Question

Consider the first-order logic sentence $F:\forall x\left(\exists yR(x,y)\right)$. Assuming non-empty logical domains, which of the sentences below are impied by F ?
I $\exists y\left(\exists xR(x,y)\right)$
II $\exists y\left(\forall xR(x,y)\right)$
III $\forall y\left(\exists xR(x,y)\right)$
IV $\rightharpoondown \exists x(\forall y\rightharpoondown R(x,y))$

• A. IV only
• B. I and IV only
• C. II only
• D. II and III only

Answer 1

The correct option is B

I and IV only

I. $\forall x\exists yR(x,y)\to \exists y\left(\exists xR\right(x,y\left)\right)$ is true, since $\exists y\left(\exists xR\right(x,y\left)\right)\equiv \exists x\left(\exists yR\right(x,y\left)\right)$

II. $\forall x\exists yR(x,y)\to \exists y\left(\forall xR\right(x,y\left)\right)$ is false Since $\exists y$ when it is outside is stronger then when it is inside.

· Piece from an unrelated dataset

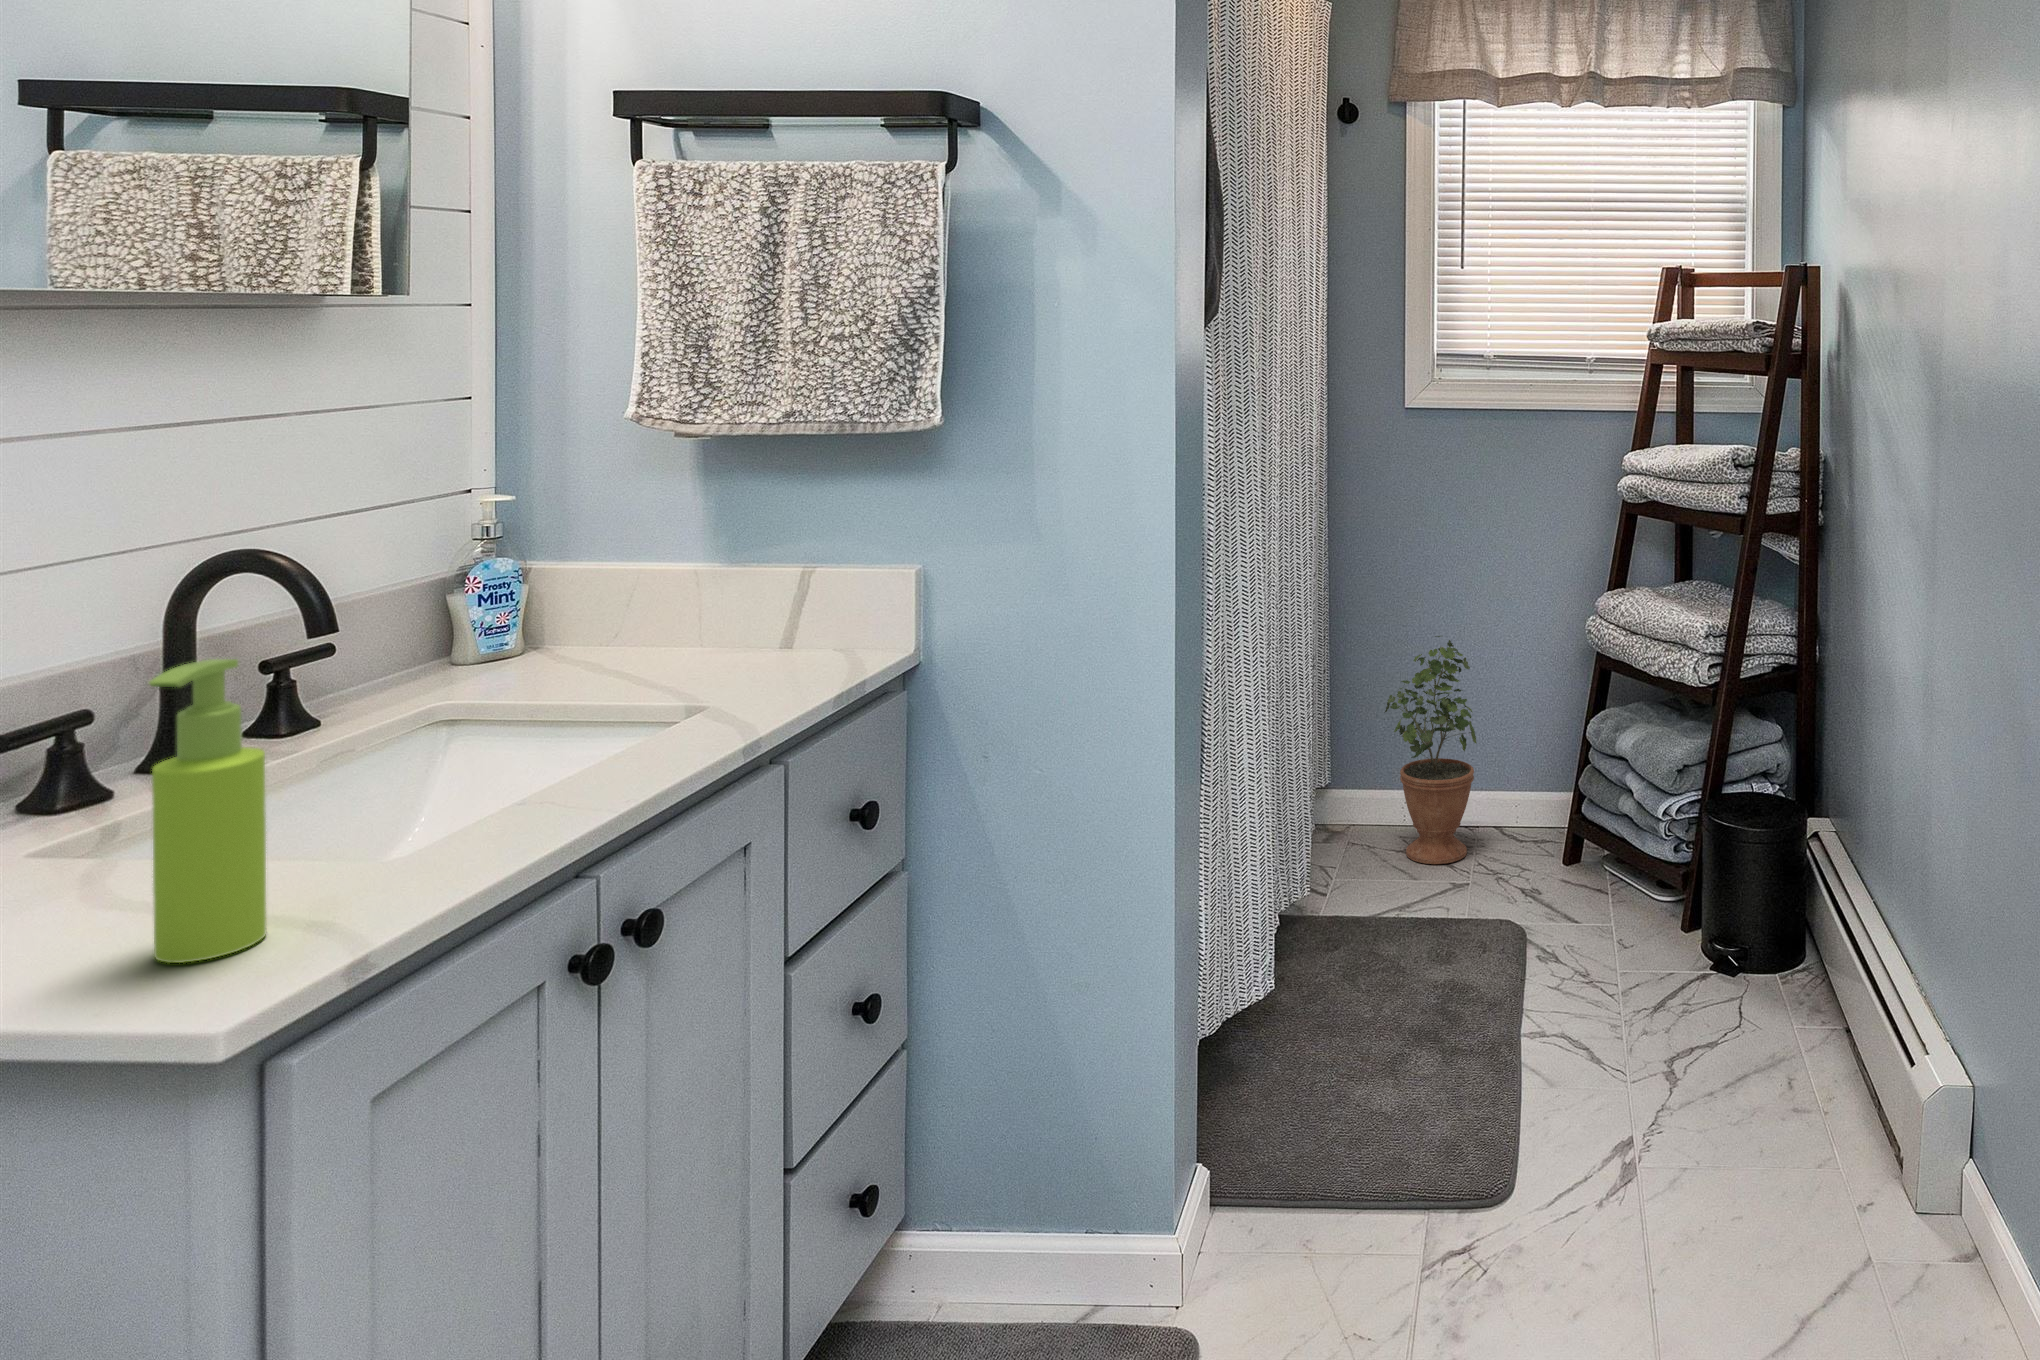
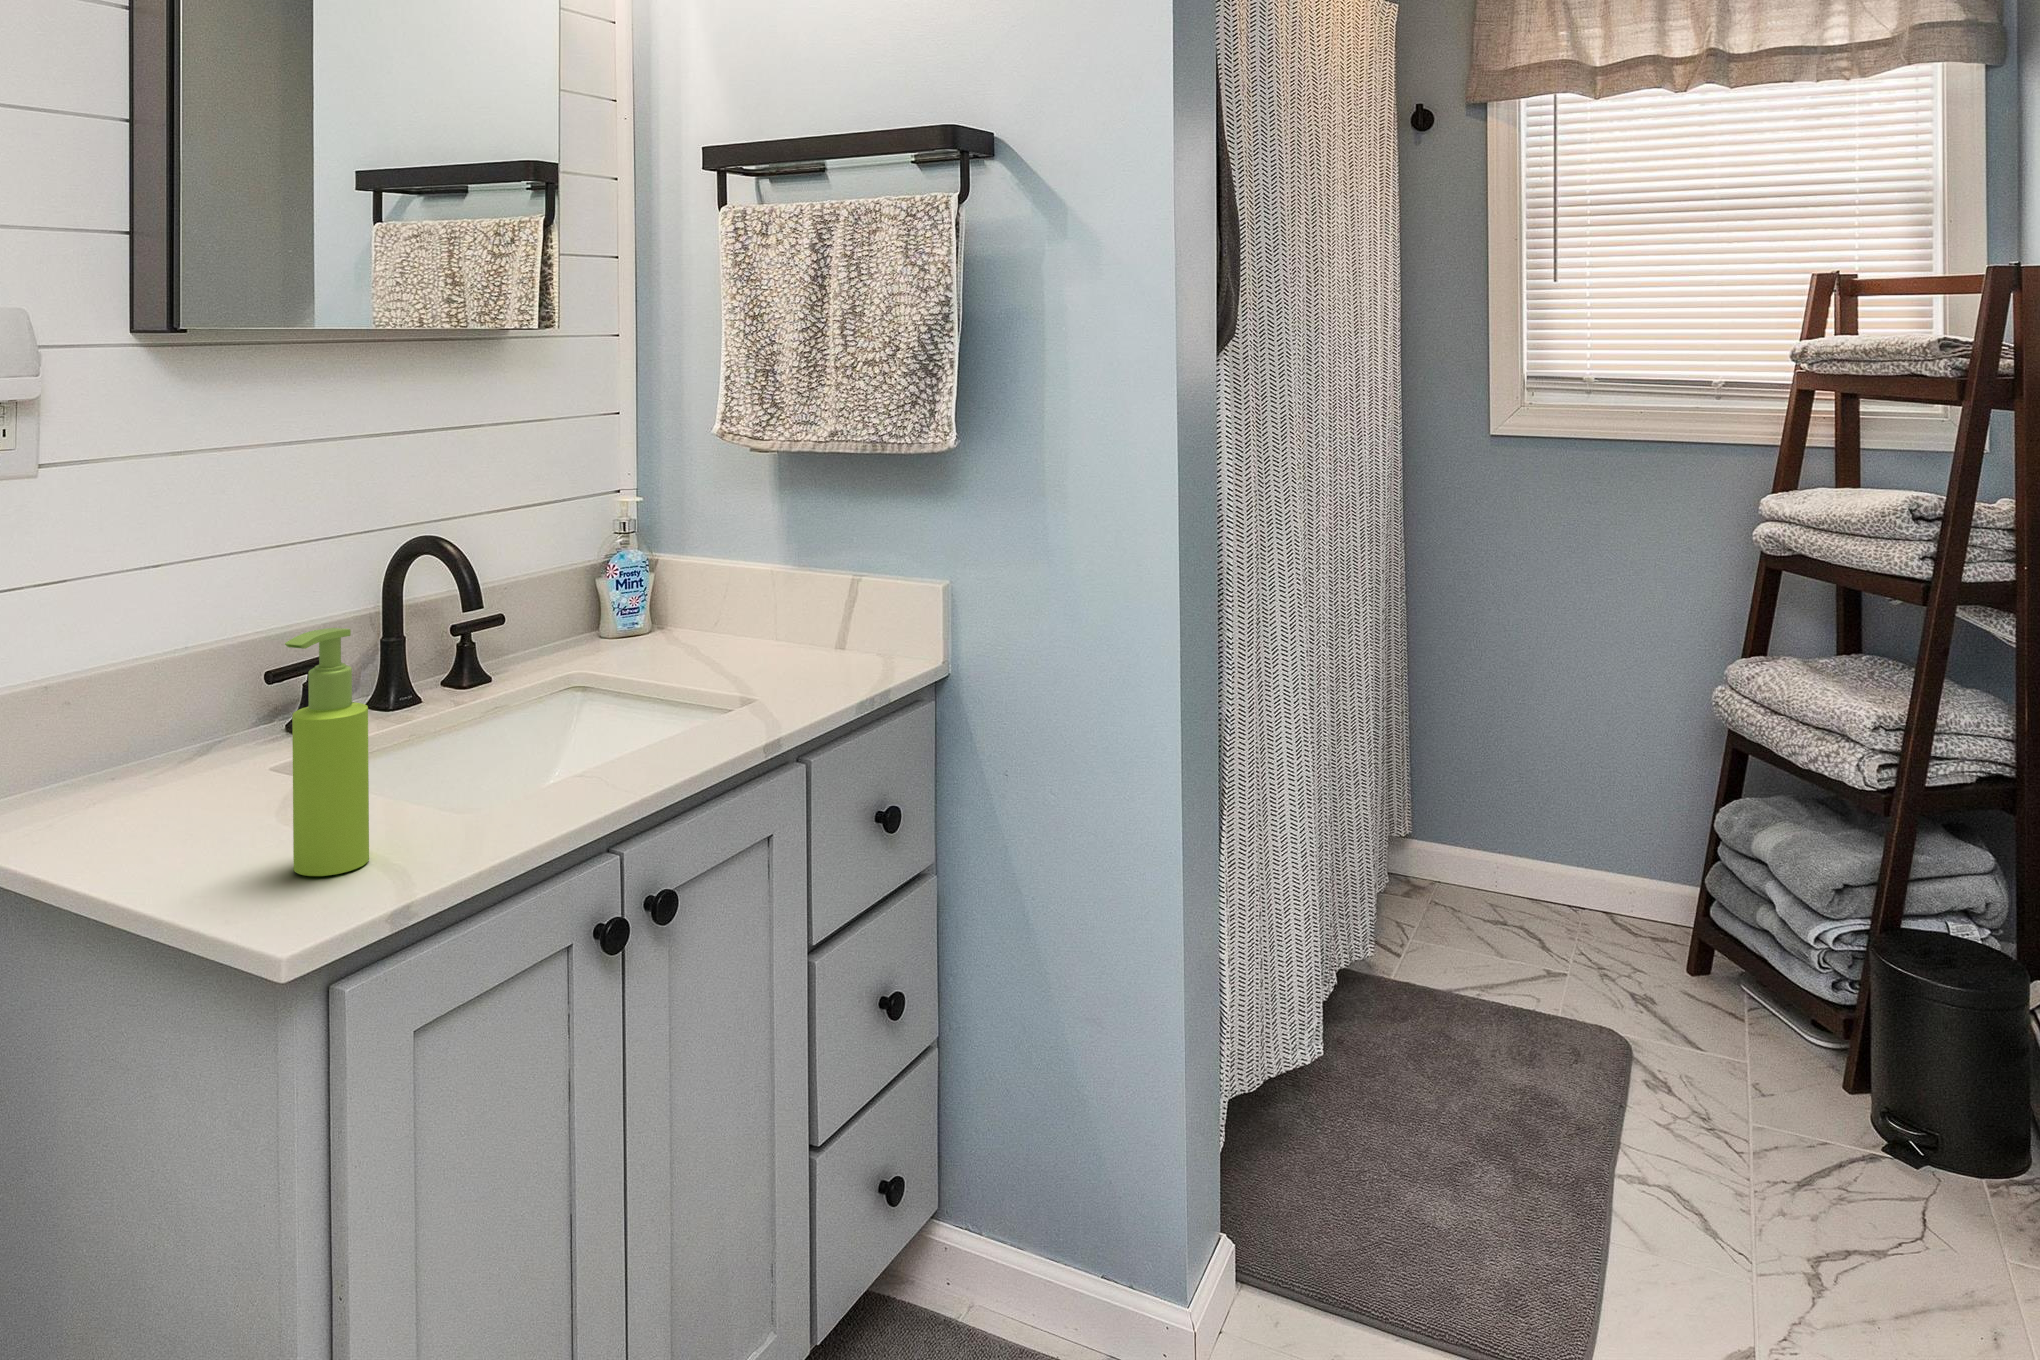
potted plant: present [1385,636,1477,864] -> none [1475,693,1583,949]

III. $\forall x\exists yR(x,y)\to \forall y\exists xR(x,y)$ is false Since R(x,y) may not be symmetric in x and y.

IV. $\forall x\exists yR(x,y)\to \rightharpoondown (\exists x\forall y\rightharpoondown R(x,y\left)\right)$ is true Since $\rightharpoondown (\exists x\forall y\rightharpoondown R(x,y\left)\right)\equiv \forall x\exists yR(x,y)$

So, IV will reduce to $\forall x\exists yR(x,y)\to \forall x\exists yR(x,y)$ which is trivially true.

So correct answer is I and IV only which is option (b).